▸ INSTRUCTION
Answer these questions using the forum thread about the stolen Impreza:
1. From which venue was the car taken?
2. According to JenJen, about how far from the venue was the car seen driving along the road?
3. Which two tracking devices does stargazer name?
DOCUMENT EXCERPT: Begin
# Impreza Stolen



## tom-coupe (Jan 17, 2009)

just seen this over on celica-club.co.uk thought would post this as may get more publicity on here.

its janspeed imprezza stolen from santa pod last night.

http://www.celica-club.co.uk/forum/index.php?/topic/123479-stolen/page__pid__1501723#entry1501723


----------



## hoikey (Mar 9, 2011)

Link won't work


----------



## vickky453 (Feb 27, 2009)




----------



## tom-coupe (Jan 17, 2009)

thankss vickky


----------



## JenJen (Jun 30, 2010)

Heres there page on facebook http://www.facebook.com/teamjapspeed?sk=wall if you can share the link on and around facebook that would be fab thank you...

In reality this car will most likely be broken up or resprayed by now but as its not road legal im sure its going to pop up somewhere, im just shocked as I heard it was seen on the road being driven - why the police didnt pull it is beyond me.


----------



## id_doug (Apr 6, 2011)

That must be heading for the parts bin! Not exactly a car you can drive around in and get away with it. Fingers crossed it shows up and they catch the thieve scumbags!

Let's hope it was some opportunist how just decided to take it for a spin.....


----------



## Rust.Bucket (Feb 11, 2011)

How the hell did that slip under the radar at Santapod?!?!
I wonder if the security have looked into it, and have any info/security footage?


----------



## JenJen (Jun 30, 2010)

Rust.Bucket said:


> How the hell did that slip under the radar at Santapod?!?!
> I wonder if the security have looked into it, and have any info/security footage?


Not sure think there is chit chat but not heard anything as gospel yet, doesnt sound as if it was trailered out as it was seen driving along the road about 10mins from the pod :speechles


----------



## Maggi200 (Aug 21, 2009)

Seen this on another forum. This is one noisy soab, how did noone notice?! And how did the police fail to pull it over...?


----------



## JenJen (Jun 30, 2010)

Think that's a question everyone is asking tbh 

Suppose it's a eye opener for the upcoming car events & shows as well. Make sure everything is secure as you never quite know!


----------



## stargazer (Aug 9, 2006)

Any tracking device fitted? Tracker / RAC Track Star?


----------



## JenJen (Jun 30, 2010)

I'm not sure haven't been on the forum to have a look at all the details just going by what I've seen members post on Facebook


----------



## id_doug (Apr 6, 2011)
DOCUMENT EXCERPT: End
DATASET CONTENT: Begin
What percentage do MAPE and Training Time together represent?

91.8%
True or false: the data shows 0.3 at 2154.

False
DATASET CONTENT: End
DATASET CONTENT: Begin
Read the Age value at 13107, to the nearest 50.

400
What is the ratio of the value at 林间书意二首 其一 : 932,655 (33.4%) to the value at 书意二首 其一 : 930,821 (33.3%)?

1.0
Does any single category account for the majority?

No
DATASET CONTENT: End
▸ PROBLEM SOLUTION
1. Santa Pod
2. About 10 minutes from the pod
3. Tracker and RAC Track Star